An Organic Solution for a Sticky Situation
Eric Yee, Justin Shim
David Thompson Secondary
Floor Location : M 087 R
Whether used in large-scale commercial use or in households, adhesive tape is a commonly used tool used in many different situations. The inspiration for this project came from the excess waste created when adhesive tapes are thrown into the garbage. This problem was addressed by creating and testing new rapidly biodegrading pressure-sensitive adhesive tapes. They would have properties like cellophane or cellulose acetate tape but would not be composed of any synthetic materials. These new adhesive tapes were created by testing naturally sticky substances and glues as the adhesives. They also had strong biodegradable materials as backings. There were two primary tests that were conducted: the test of peel adhesion and the test of tensile strength. The peel adhesion test helped determine the effectiveness and stickiness of each adhesive, while the tensile strength test helped determine the strength of the backing with an adhesive attached to it.
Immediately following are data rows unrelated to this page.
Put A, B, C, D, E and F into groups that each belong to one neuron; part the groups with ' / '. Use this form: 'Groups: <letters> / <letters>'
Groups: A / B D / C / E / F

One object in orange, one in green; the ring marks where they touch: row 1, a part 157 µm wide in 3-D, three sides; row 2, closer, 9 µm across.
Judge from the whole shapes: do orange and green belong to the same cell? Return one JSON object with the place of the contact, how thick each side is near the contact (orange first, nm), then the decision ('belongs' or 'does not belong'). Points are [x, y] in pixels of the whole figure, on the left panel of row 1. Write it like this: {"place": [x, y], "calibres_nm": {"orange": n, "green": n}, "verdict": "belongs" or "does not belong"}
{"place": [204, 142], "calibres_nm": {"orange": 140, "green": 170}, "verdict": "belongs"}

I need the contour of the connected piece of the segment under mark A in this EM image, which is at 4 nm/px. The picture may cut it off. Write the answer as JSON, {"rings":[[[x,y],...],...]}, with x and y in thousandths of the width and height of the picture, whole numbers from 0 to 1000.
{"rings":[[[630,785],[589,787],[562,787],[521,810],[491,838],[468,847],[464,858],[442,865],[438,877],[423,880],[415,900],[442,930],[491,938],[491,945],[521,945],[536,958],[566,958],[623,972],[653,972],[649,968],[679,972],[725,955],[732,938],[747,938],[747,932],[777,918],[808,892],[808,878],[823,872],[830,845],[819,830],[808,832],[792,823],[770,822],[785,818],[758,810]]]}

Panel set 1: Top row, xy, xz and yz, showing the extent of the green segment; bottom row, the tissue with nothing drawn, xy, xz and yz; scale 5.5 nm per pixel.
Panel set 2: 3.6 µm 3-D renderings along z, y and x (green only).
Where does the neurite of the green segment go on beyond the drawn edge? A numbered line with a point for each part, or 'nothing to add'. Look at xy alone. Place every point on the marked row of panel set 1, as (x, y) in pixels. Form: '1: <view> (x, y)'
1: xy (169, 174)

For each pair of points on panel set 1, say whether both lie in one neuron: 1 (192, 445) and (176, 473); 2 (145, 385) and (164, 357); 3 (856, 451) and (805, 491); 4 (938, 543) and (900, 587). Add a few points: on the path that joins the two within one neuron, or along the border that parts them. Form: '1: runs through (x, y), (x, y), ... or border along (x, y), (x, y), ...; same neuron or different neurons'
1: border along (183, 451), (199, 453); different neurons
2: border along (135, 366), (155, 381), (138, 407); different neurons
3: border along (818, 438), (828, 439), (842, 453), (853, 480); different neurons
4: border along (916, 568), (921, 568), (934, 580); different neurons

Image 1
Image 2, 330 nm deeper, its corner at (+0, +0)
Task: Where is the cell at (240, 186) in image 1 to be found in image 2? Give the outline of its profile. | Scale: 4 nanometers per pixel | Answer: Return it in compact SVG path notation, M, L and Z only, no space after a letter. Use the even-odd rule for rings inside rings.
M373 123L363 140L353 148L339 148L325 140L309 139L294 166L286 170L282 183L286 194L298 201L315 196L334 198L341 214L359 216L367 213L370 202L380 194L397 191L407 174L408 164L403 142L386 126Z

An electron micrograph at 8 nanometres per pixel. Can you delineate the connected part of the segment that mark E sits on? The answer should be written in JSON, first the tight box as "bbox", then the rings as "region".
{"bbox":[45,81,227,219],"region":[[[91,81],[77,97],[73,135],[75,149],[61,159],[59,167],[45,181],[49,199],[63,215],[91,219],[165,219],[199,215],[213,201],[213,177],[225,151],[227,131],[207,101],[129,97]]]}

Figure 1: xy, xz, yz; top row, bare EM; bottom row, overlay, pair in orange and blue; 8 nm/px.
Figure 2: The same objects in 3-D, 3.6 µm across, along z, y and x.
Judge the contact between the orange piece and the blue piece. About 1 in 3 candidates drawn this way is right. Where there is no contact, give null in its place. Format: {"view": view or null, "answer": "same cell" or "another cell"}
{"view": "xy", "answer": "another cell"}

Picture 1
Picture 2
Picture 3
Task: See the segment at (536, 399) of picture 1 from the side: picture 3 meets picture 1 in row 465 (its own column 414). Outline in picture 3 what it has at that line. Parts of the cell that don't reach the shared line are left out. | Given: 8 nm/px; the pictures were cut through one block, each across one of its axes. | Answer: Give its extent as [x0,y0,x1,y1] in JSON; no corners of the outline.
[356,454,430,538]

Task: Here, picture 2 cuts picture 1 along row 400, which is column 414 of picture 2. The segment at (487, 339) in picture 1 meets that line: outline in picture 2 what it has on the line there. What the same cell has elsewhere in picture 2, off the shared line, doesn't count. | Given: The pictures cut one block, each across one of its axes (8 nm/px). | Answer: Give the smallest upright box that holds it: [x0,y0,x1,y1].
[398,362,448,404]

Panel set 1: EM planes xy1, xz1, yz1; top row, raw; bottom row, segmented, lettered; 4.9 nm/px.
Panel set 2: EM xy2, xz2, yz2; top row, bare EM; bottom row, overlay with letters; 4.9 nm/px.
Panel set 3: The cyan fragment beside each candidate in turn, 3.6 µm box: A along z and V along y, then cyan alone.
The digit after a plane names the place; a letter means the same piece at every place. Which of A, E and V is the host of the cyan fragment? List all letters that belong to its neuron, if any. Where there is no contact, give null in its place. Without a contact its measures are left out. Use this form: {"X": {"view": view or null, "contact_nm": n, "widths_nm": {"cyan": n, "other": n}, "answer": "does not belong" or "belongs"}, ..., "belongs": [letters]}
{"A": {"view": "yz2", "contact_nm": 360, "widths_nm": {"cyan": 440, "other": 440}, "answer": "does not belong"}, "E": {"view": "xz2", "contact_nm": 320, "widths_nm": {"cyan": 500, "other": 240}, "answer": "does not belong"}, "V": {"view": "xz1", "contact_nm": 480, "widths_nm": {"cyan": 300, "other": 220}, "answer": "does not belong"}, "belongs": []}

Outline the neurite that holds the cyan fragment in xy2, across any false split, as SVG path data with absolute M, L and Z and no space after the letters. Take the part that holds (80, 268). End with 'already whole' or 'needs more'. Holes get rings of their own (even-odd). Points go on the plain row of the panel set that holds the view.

The results of the newly created tapes were compared to Scotch tape, painter’s tape, and paper storage tape. This helped to determine the ideal backing and adhesive for a new biodegradable adhesive tape, and how it would compare to the tapes in current usage. From the results, it was concluded that the rice flour adhesive was the stickiest of the newly created biodegradable adhesives. It was also concluded that honey on a banana leaf backing had the most tensile strength out of those tapes. As a final product, a combination of a rice flour adhesive attached to a banana leaf backing, with a primer of honey between them, was determined to be the ideal composition of the new tape.